■ TAREA ■
Según el fragmento sobre la crisis democrática en Brasil y Estados Unidos, ¿quién se encarga del sistema de conteo de votos que allí se califica de muy efectivo?

■ FRAGMENTO ■
_____

Aquí debemos poner “barbas en remojo” respecto de la crisis que se vive en Brasil. Especialmente, el Tribunal Supremo Electoral. El espíritu democrático no es el que prevalece en estos tiempos aquí. Y la confianza en el árbitro de las elecciones está erosionada. Nuestro sistema de conteo, a cargo de la propia ciudadanía, ha sido y es muy efectivo. No es por esa vía por donde podrían venir los problemas. A lo que yo le temo es a la descarada e infinita irresponsabilidad de la mayoría de candidatos. Está claro que, con tal de crear caos o de no asumir una derrota, muchos de ellos se atreverían a atizar el fuego más temerario. Gritar “fraude” es muy fácil. Sobre todo cuando, como ya sucedió en 2019, se predispone al ambiente para hacerlo.
Los populistas siempre proclaman ser la “voz del pueblo”. Tal vez por ello se sienten con el derecho de irrespetar la voluntad popular si no son ellos los que salen triunfadores. De hecho, los regímenes autoritarios no pierden elecciones. Las ganan o las ganan. La habilidad con que Trump urdió la trama para engañar a sus millones de seguidores dividió peligrosamente a Estados Unidos. Más que nunca. Y esa polarización se refleja en la mediocre actividad legislativa de ese país. En la ausencia de acuerdos. En la radicalización de sus liderazgos. Y eso estropea y complica las posibilidades de que se haga más por la gente desde el Estado. En dos platos, todos pierden. Todos, menos los grandes mafiosos de la política y sus adeptos. Eso mismo que en Guatemala ha sido lo normal desde que me acuerdo. Eso mismo que seguirá rigiéndonos si no alcanzamos a entender que, como sociedad, precisamos con urgencia de una organización social coherente y visionaria que sea capaz de articularse políticamente para llegar al poder y desde ahí propiciar los cambios.
La democracia vive horas difíciles en el mundo. Estados Unidos y Brasil son dos caras de una moneda muy similar, en la que el libreto salta a la vista. En ambos casos, los autores intelectuales y materiales ni siquiera necesitan esconderse. Sus artimañas y sus iniquidades son públicas. Es un gran error el que cometemos quienes preferimos gobiernos democráticos a regímenes autoritarios cuando vemos con indolencia episodios tan ruines como el asalto al Capitolio de 2020 o la insurrección extremista que vive hoy Brasil. Tal vez ocurra como en los recientes asaltos a casas en zonas residenciales que gozan de múltiples medidas de seguridad: Hasta que no nos toca, no nos importa. Pero, a veces, cuando nos toca, ya es demasiado tarde para evitar lo peor. Ergo: Cada vez es más común no respetar los resultados electorales. Prueba de ello, los dos países más grandes del continente.

_____

■ SECCIÓN DE DATOS ■
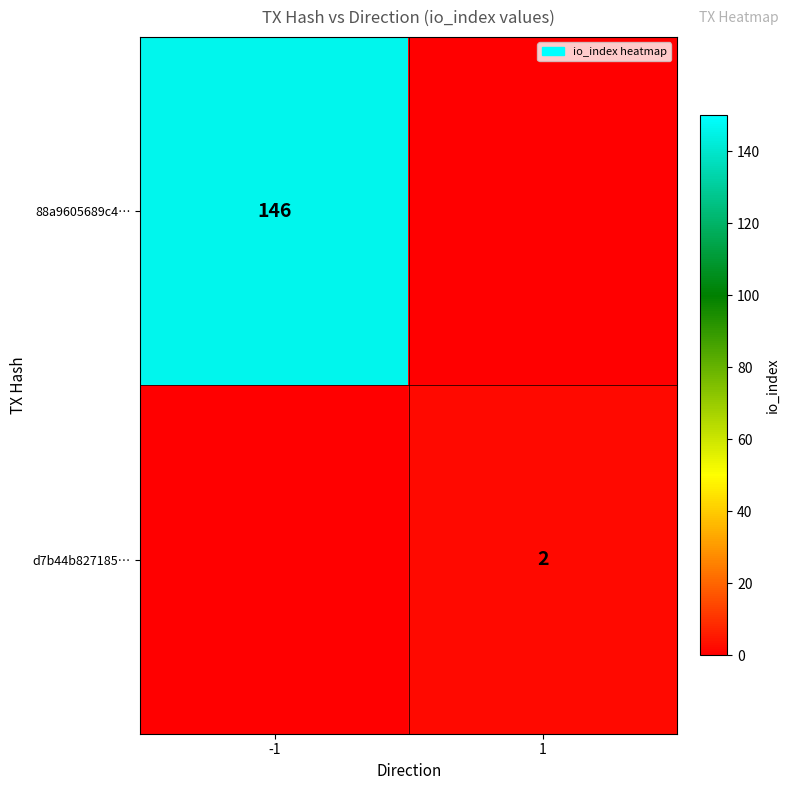

True or false: 88a9605689c4… has a value of 146 at -1.

True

_____

■ RESPUESTA ■
La propia ciudadanía.